Hi Duggie
Thank you very much for your quick answer
That`s all I want to hear
Duggie is doing great
I am very sorry, I should have told you about the amino acids, carnitine and taurine
Take them always on a empty stomach and apart from each other,this is to avoid the amino acid competition.
Some extra info for Douglas,
Protein is not just important, it is essential. Every single cell in your body is is made up of protein. Brain cells, for example, are 10 percent protein. Muscle and red blood cells have as much as 20 percent. Overall, protein is the second largest building material of the human body (preceded only by water) comprising approximately 15% by weight.
To keep your cells alive, you must give them protein all the time. Even though it is not a superb source of energy, like carbohydrates and fats, you need protein and specific amino acids to keep the body alive.
But not all proteins are the same. Made of amino acids linked together in long chains, some proteins can be made in the body and some should be consumed through the diet. What differs one protein from another is their amino acid content. There are about 28 commonly known amino acids which mix up and twist together in many different ways making between 10 000 and 50 000 different kinds of protein in the body.
What Are Amino Acids
The body cannot directly use proteins found in food and must break these down into smaller units, known as Amino Acids. Proteins consist of chains of hundreds or thousands of amino acids joined with peptide bonds. When you eat protein-rich foods, the bonds linking the amino acids together are broken by digestive juices and enzymes into isolated amino acids. Only after this process is complete, your cells inside the digestive tract can absorb the nutrients and make them usable for the body.
Think of it as a jigsaw puzzle - protein is the puzzle and amino acids are the pieces that make it. If one or more pieces are missing, you can't see the beauty of the picture. Same thing with protein - unless all amino acids are supplied through the diet, your body cannot make up proteins so imperative in optimal growth of new healthy cells.
The body can't store amino acids and will break down it's own protein sources, including healthy muscle and organ tissues, to meet its need for amino acids. If you want to keep your brain, muscles, bones, joints, all internal organs, even blood and lymph performing their functions, you should constantly provide amino acids from a well-balanced diet.
Out of 22 amino acids required for proper body functioning and optimal health, your body can make 10-12 in sufficient amounts from glucose and other proteins. These are called non-essential and include alanine, asparagine, aspartic acid, cysteine, glutamine, glutamic acid, glycine, proline, serine, and tryptophan.
The rest of them have to be supplied through your diet as your body is not designed to make them, hence the name "essential amino acids". These are tryptophan, lysine, methionine, phenylalanine, threonine, valine, leucine, and isoleucine. Their function is to serve as nitrogen donors to make other amino acids and supply the most important structural material for the new cells to develop and replace the old ones.
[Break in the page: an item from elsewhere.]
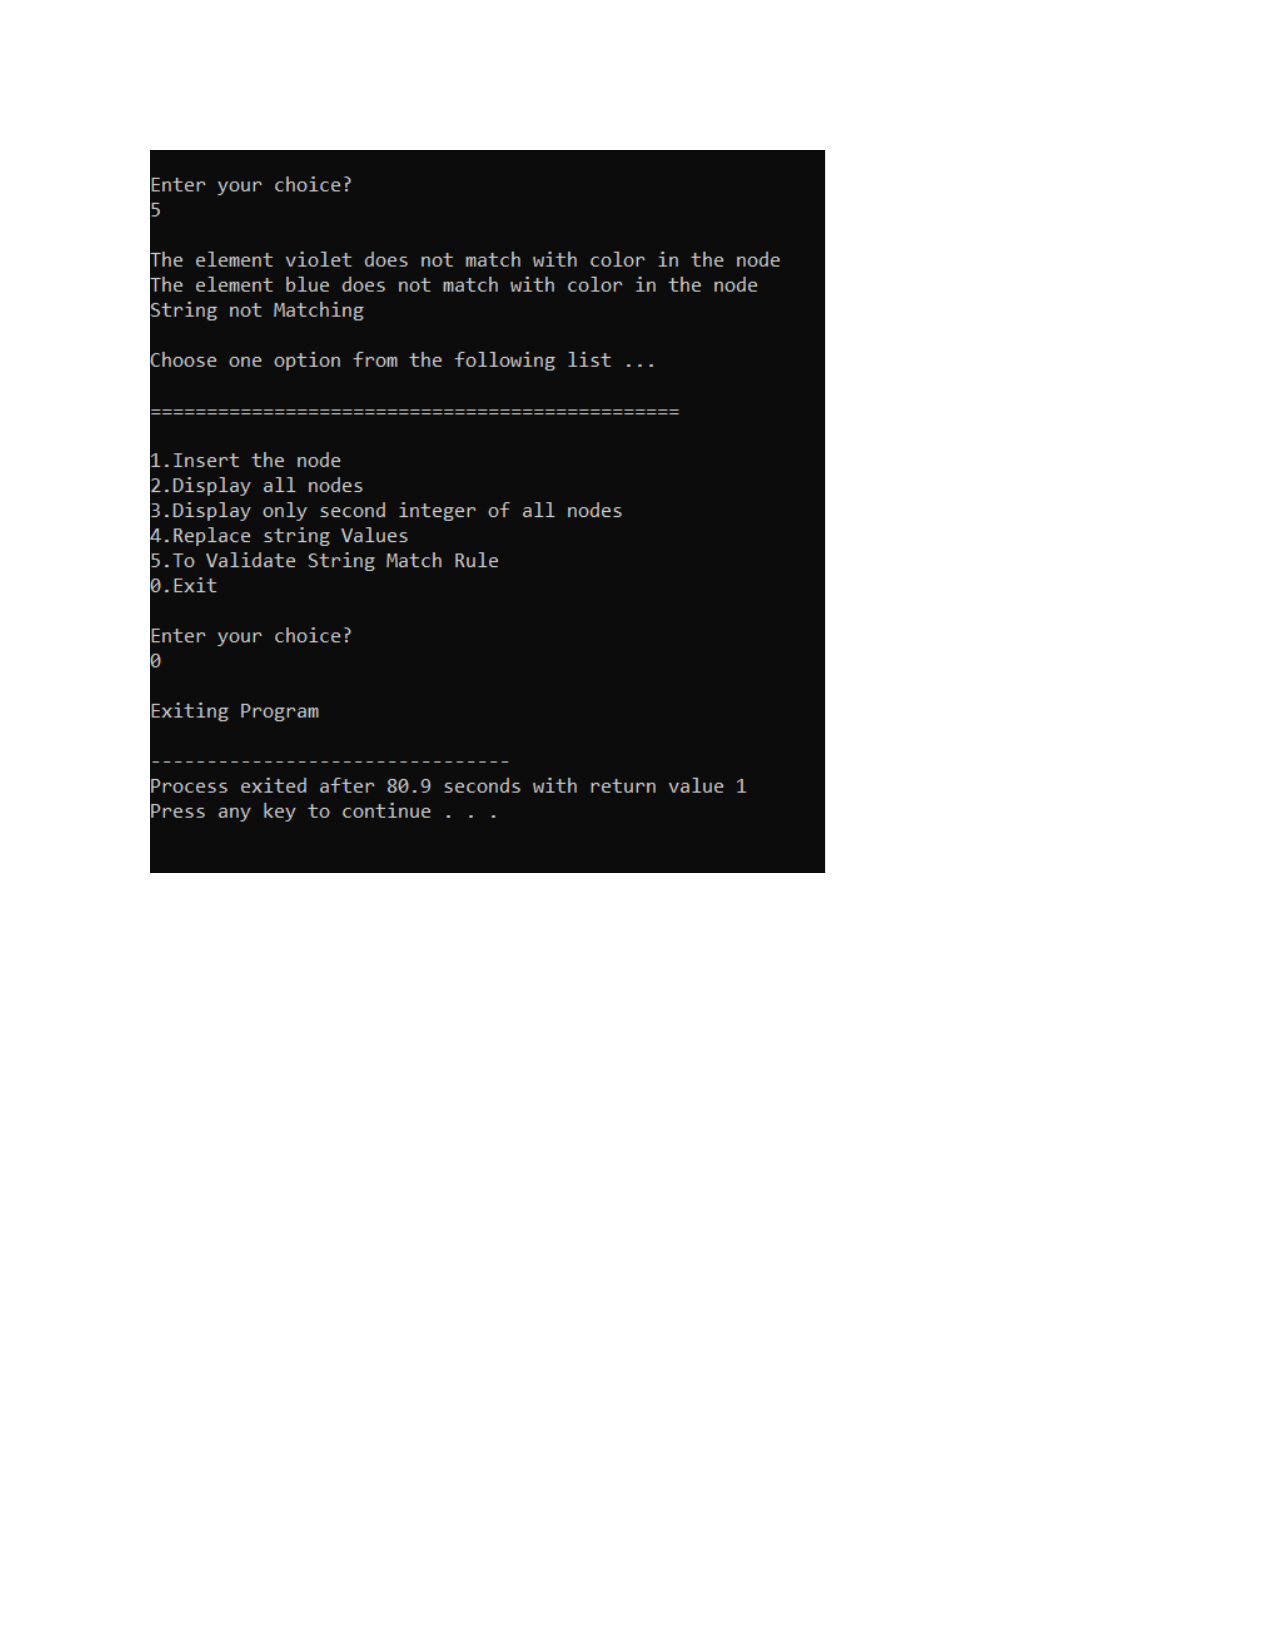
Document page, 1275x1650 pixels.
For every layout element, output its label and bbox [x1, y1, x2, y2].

Semi-essential amino acids are arginine and histidine and the need for these increases if they get depleted at times of stress. Usually adults can make enough of these to maintain normal balance, just like nonessential amino acids. But children, those injured, ill, and even elderly need additional amounts to support muscle tissue growth due to higher metabolic demands.
What Do Amino Acids Do
Besides building cells and repairing tissue, amino acids form antibodies to combat invading bacteria and viruses, comprise the enzyme and hormonal systems, build nucleoproteins (RNA & DNA), carry oxygen throughout the body, and are part of all metabolic processes in the body.
It's not the quantity of protein you take, but the quality and ratio of amino acids that keeps the body healthy and stable. The body can make 40,000+ proteins from essential amino acids, but it can only make as much as allowed by the least amino acid present in the body. For example, if one amino acid is only present at the 60% level the assimilation of all amino acids will be limited to that 60% level. This is called rate limiting and it makes balancing amino acid metabolism, using food protein, more difficult.